Which do we love? Creation? Do we want to join-with creation and draw-upon the the creative essence in our-selves to add to creation, harmoniously? 

Or, do we intend to use creation for our own goals; do we want to take and redirect the energies released as creation is destroyed? 

Or, do we want divine creation to be controlled, directed and shaped in accordance with our own (totalitarian, this-world, socio-political) ideology? 

Or, perhaps we simply hate creation, resent its very existence; and want to see it destroyed; will even use our own energies to see it destroyed (even whether or not we personally benefit from that destruction). 


But the core choice is binary: Are we for divine creation; or (in some way) against it. 

Because being against creation, one may change one's motivations, as corruption affects a person, as evil gets a grip and attains mastery over a soul.. 

The lust-full hedonist becomes a soul-less bureaucrat becomes one who loathes all that is Good simply because it is Good... 


Such is this mortal life of mine, of yours - woven from strands of creation and chaos. 

Life comes to us; in thought as well as action - like it or not. And we choose between the strands - again and again until the final choice. 

We experience both sides of life; we are intended to learn what these two possibilities entail and imply; we should learn to discern between them - to know them the one from the other. 

So, we live this life; we our-selves are both divine, and also we are always returning to chaos. We are compelled to choose where our affiliation lies... 

We may change sides for a while, but eventually we must pick sides: forever


Are we to become a co-creator in the divine work of creating (resurrected life in Heaven)? 

Or are we to become an exploiter-of creation; do we aspire to become a parasite, a tyrant or destroyer of creation? 

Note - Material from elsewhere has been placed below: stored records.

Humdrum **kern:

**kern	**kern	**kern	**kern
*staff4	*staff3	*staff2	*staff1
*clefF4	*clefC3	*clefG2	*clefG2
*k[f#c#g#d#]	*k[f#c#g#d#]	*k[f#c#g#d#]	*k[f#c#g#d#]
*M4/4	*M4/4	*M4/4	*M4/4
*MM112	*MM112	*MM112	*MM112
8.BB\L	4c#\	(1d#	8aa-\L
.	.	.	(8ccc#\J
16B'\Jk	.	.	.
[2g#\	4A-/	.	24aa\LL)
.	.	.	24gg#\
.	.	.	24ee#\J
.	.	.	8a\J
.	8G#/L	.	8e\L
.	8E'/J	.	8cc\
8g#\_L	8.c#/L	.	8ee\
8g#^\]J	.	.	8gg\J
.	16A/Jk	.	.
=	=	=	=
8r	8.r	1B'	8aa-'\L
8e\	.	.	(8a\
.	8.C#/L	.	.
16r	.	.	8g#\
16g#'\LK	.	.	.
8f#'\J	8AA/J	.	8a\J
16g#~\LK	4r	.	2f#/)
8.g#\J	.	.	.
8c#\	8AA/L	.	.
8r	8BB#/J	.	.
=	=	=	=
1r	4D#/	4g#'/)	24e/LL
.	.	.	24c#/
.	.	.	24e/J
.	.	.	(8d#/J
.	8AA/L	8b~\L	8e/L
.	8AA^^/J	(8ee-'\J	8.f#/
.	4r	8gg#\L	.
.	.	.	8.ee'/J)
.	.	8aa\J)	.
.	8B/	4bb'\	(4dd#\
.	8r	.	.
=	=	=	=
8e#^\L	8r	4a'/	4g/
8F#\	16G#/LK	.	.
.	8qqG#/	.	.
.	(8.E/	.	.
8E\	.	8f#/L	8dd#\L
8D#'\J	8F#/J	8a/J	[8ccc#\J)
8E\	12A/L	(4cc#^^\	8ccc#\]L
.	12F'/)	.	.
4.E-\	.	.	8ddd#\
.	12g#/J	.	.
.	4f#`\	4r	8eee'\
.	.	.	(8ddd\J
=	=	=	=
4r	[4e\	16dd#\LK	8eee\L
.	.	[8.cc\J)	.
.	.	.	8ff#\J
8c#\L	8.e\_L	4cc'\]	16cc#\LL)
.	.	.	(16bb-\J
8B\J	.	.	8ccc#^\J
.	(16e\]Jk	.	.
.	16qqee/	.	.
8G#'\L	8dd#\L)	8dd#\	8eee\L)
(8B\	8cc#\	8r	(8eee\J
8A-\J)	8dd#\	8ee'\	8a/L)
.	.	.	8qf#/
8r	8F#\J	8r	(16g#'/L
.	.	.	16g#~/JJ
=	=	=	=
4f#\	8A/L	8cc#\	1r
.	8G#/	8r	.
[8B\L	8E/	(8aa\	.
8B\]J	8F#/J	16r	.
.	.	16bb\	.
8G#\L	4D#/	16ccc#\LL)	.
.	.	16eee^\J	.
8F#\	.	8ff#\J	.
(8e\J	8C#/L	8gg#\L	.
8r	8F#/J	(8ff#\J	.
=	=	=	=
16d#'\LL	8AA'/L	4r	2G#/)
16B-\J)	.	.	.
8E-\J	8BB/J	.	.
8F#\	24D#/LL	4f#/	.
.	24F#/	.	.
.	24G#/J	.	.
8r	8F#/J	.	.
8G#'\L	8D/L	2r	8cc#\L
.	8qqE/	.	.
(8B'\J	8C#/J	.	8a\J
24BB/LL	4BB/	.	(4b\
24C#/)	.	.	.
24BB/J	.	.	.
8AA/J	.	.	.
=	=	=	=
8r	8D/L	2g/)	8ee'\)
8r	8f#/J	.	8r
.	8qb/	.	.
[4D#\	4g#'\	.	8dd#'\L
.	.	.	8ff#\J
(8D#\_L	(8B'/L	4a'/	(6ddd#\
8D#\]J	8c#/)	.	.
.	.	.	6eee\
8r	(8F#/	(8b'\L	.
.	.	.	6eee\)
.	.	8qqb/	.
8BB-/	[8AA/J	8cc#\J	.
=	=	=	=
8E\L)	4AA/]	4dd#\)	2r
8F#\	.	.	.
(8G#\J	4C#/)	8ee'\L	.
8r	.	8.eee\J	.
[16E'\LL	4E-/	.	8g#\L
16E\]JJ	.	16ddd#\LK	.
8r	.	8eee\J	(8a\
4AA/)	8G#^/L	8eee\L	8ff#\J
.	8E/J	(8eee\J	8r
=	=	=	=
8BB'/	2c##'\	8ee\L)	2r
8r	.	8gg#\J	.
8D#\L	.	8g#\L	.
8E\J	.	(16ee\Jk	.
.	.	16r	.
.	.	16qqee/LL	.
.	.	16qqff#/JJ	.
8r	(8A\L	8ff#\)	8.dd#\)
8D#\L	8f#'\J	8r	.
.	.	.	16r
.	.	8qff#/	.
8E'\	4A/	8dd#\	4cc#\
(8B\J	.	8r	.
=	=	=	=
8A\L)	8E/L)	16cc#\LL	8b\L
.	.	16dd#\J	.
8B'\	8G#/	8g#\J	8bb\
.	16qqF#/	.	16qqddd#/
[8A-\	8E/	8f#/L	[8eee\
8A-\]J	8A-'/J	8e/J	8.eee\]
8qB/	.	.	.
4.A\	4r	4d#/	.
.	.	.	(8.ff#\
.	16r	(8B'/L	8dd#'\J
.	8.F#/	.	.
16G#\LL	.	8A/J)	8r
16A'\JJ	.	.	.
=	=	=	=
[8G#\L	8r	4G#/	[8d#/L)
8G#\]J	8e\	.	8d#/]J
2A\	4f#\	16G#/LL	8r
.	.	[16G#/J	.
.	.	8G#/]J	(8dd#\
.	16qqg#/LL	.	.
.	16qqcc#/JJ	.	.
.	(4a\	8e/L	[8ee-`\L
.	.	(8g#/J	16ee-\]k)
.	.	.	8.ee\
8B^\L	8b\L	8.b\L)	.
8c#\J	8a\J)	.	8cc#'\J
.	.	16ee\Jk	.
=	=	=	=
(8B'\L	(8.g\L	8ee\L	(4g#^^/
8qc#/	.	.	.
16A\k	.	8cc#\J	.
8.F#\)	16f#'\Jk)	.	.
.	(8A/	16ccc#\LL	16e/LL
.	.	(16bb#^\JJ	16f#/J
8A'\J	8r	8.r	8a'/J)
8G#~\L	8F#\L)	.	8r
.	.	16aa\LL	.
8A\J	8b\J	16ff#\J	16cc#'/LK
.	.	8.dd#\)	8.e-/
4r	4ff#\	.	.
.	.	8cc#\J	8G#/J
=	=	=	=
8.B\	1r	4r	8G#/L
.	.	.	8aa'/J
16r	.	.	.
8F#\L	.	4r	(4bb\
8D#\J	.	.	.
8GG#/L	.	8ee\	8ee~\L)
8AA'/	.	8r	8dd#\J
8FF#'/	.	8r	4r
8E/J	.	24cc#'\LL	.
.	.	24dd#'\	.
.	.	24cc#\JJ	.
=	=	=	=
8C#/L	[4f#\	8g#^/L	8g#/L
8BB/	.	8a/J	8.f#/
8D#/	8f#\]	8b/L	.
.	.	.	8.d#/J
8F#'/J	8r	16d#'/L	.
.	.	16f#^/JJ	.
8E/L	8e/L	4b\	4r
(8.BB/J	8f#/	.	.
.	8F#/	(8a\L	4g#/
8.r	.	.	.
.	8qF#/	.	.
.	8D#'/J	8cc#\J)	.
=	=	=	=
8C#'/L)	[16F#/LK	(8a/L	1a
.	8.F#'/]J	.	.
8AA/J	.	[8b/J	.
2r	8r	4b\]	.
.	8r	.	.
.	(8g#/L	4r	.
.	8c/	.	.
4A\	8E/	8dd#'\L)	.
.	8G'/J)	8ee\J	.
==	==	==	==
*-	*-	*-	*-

Such is our mortal life, such is this dual world of creation and entropy and our life of choosing, our life - ultimately - of making a commitment one way, or the other. To join-with and participate in creation... Or, else to reduce creation towards chaos for our own purposes - whether to vampirically feed-upon creation's energies, to control and direct creation, or reduce creation to chaos from sheer destructive spitefulness. 


2 comments:

Francis Berger said...

Well put. The emphasis on the choice between chaos and creation - particularly the ultimate eternal choice between the two - is very important.

I also appreciate the re-framing of the Luciferic, Ahrimanic, and Sorath as parasite, tyrant, and destroyer. A comprehensible and accessible framework through which to understand these three forms of evil.

Bruce Charlton said...

@Frank

Thanks. In this post I was thinking of creation as being a resource that the powers of evil use and use-up.

Indeed, all action in this world seems to increase entropy; because to modern Man creation is invisible and excluded by assumption (I speak from personal experience in this).

But creation must come before entropy.

As usual, the Ahrimanic attitude is hardest to understand - but I was quite pleased with the comparison with an attempt to take over and redirect creation to anti-creative ends. That is certainly how it felt in the Systems I worked - the National Health Service and Universities... Everything they did (every new change and 'reform') degraded creative energies and the individual person's who were the source of Good; but while they survived the System used them (or tried to) for its own purposes.

Ahrimanic bureaucrats of the earlier post-millennial era were (for a while) keen on advertising their 'passion' for noble causes, their support of 'creativity' or (approved) whacky and pseudo-eccentric (vetted and neutered) 'independent thinkers', their support of 'local' initiatives etc - and running media propaganda to that effect... Until their bosses told them otherwise, and then they crushed them all!